Os seis nomeados para o prémio Fotografia do Ano World Press Photo são: a fotojornalista norte-americana Evelyn Hockstein com a imagem Debate sobre o Memorial da Emancipação (fotografado para o Washington Post), que mostra um homem e uma mulher em discordância sobre o derrube da estátua de Abraham Lincoln que representa o antigo presidente dos EUA a segurar a Proclamação da Emancipação numa mão, com a outra pousada na cabeça de um escravo negro; o russo Valery Melnikov com Abandonar a casa em Nagorno-Karabakh, fotografia de um casal arménio em lágrimas forçado a deixar o território, agora nas mãos do Azerbaijão; o fotógrafo dinamarquês Mads Nissen por O primeiro abraço, entre uma utente de um lar e uma enfermeira em tempos de confinamento; o freelancer usso Oleg Ponomarev pelo trabalho sobre a realidade dos transgénero, A Transição: Ignat; o fotojornalista espanhol Luis Tato por Combater a invasão dos gafanhotos na África Oriental, também nomeada na categoria Natureza; o italiano Lorenzo Tugnoli escolhido por Homem ferido após a explosão no porto de Beirute, retrato de um libanês por entre os escombros da capital.
Os fotógrafos nomeados na categoria História do Ano são o canadiano Chris Donovan pela reportagem Os que ficam serão campeões, história a preto e branco sobre a equipa de basquetebol Flint Jaguars, a resistirem numa comunidade empobrecida pelo declínio da General Motors e preconceitos estruturais; o italiano Antonio Faccilongo com a série fotográfica Habibi, o comovente retrato de uma longa espera no lar familiar pelo prisioneiro palestiniano há mais tempo encarcerado numa prisão israelita; e o russo Valery Melnikov, novamente nomeado pela reportagem Paraíso Perdido.

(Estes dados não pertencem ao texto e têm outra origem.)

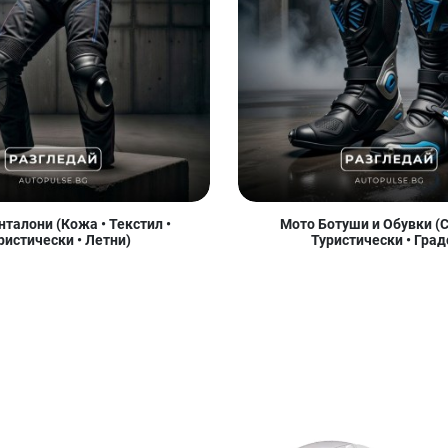
талони (Кожа • Текстил •
Мото Ботуши и Обувки (С
ристически • Летни)
Туристически • Град
Добави в любими
Добави в любими
Д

O português Nuno André Ferreira, 41 anos, está entre os nomeados ao World Press Photo 2021. O fotojornalista que trabalha na Agência Lusa está nomeado na categoria Spot News, com uma fotografia captada em setembro de 2020 no âmbito de uma reportagem sobre um incêndio florestal, em Oliveira de Frades, no distrito de Viseu: a imagem dominada por negros e amarelos revela um carro com uma criança lá dentro, que devolve o olhar ao fotógrafo, tendo como pano de fundo a silhueta das labaredas altas nos montes e vales próximos.

Os vencedores do World Press Photo 2021 serão anunciados a 15 de abril. A exposição itinerante que revela as fotografias premiadas vai ser trazida a Portugal pela VISÃO, ficando patente na Grande Lisboa em data e local a anunciar brevemente.